The Budgeted Forward Estimates Detailed Report for 2015/16 has shown that the Government spent $203,922,000 on external consultants despite setting aside $137,664,000 across all departments for outside advice.
The Government’s overspend has caused a blowout of $66,258,000 – or 48 per cent – with some of the most crisis plagued departments the cause of the gratuitous spending.
The Department of Education blew its budget by $1.2 million despite more than a third of schools being overcapacity and a $732 million school maintenance backlog yet to be addressed.
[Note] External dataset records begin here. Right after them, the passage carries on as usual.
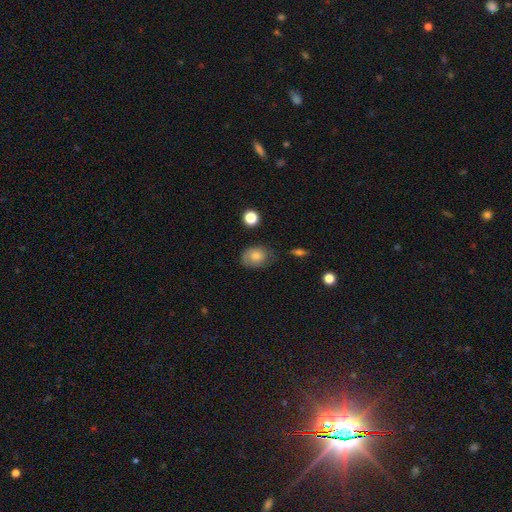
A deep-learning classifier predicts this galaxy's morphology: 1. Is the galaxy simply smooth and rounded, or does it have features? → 70% smooth, 21% featured or disk, 9% star or artifact.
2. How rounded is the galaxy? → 66% in between, 33% round, 1% cigar-shaped.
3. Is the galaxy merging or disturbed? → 64% none, 26% minor disturbance, 8% major disturbance, 2% merger.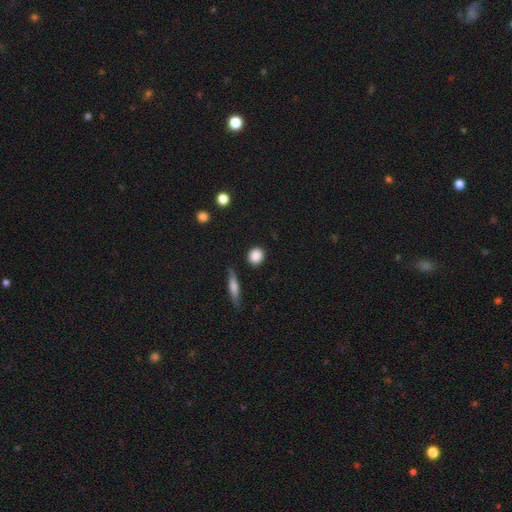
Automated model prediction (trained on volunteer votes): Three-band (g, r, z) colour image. It shows a smooth galaxy with no disk features (87%) that is round (78%). Merging: none (86%).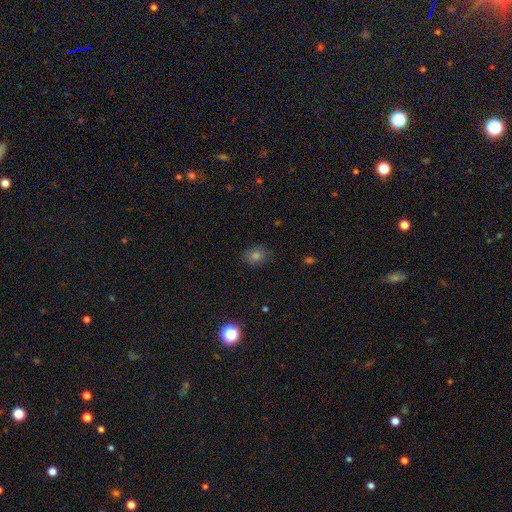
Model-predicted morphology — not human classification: type=smooth (71%); roundness=round (58%); merging=none (83%).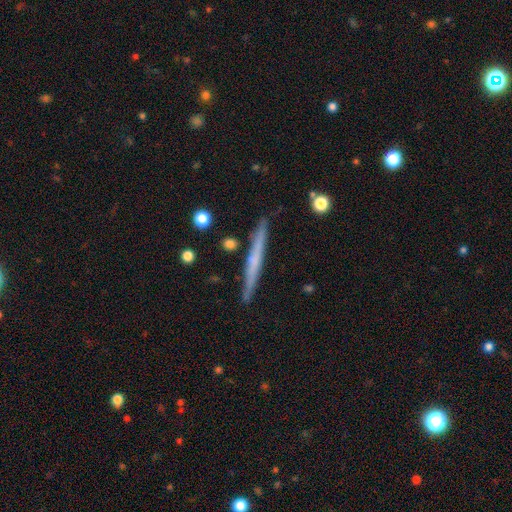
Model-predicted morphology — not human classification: smooth-or-featured: featured or disk: 51% | smooth: 43% | star or artifact: 6%
  disk-edge-on: yes: 97% | no: 3%
  merging: none: 89% | minor disturbance: 8% | merger: 2% | major disturbance: 1%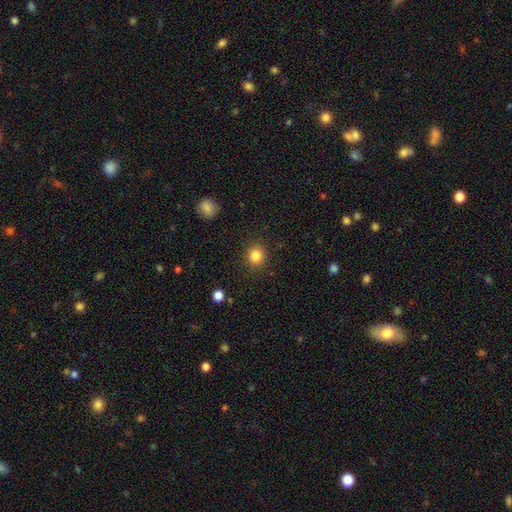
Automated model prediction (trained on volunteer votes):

While the crisis of prison overcrowding and exhausted resources continues to choke up the NSW justice system the Department of Justice wasted $4.1 million in taxpayer dollars on outside advisors.
The Crown Finance Entity – the department tasked with overseeing Government transactions - was the worst offender after it blew its budget by more than $57 million.
According to the Budgeted Forward Estimates Detailed Report for 2015/16 the Department of Justice spent $57,466,000 on consultants despite having a budget of $367,000.
A table of the highest spending departments is below.
Quotes attributable to Shadow Treasurer Ryan Park
“This is an appalling mismanagement of the budget and a gross waste of taxpayer money that could be better spent fixing our schools and hospitals.
“Schools are full to the brim, hospital waiting times are increasing and TAFE is becoming unaffordable but the Government thinks this is the perfect time to blow the budget on frivolous costs.
“Premier Mike Baird should be focused on fixing the ongoing issues in these departments. Instead, they’ve been flicked over to the private sector at a huge cost to the taxpayer.
“After so many bad decisions and shonky policy announcements it’s obvious the Government isn’t getting value for money.
“Taxpayers expect the Government to be making the decisions that run the state; not an army of private sector consultants.”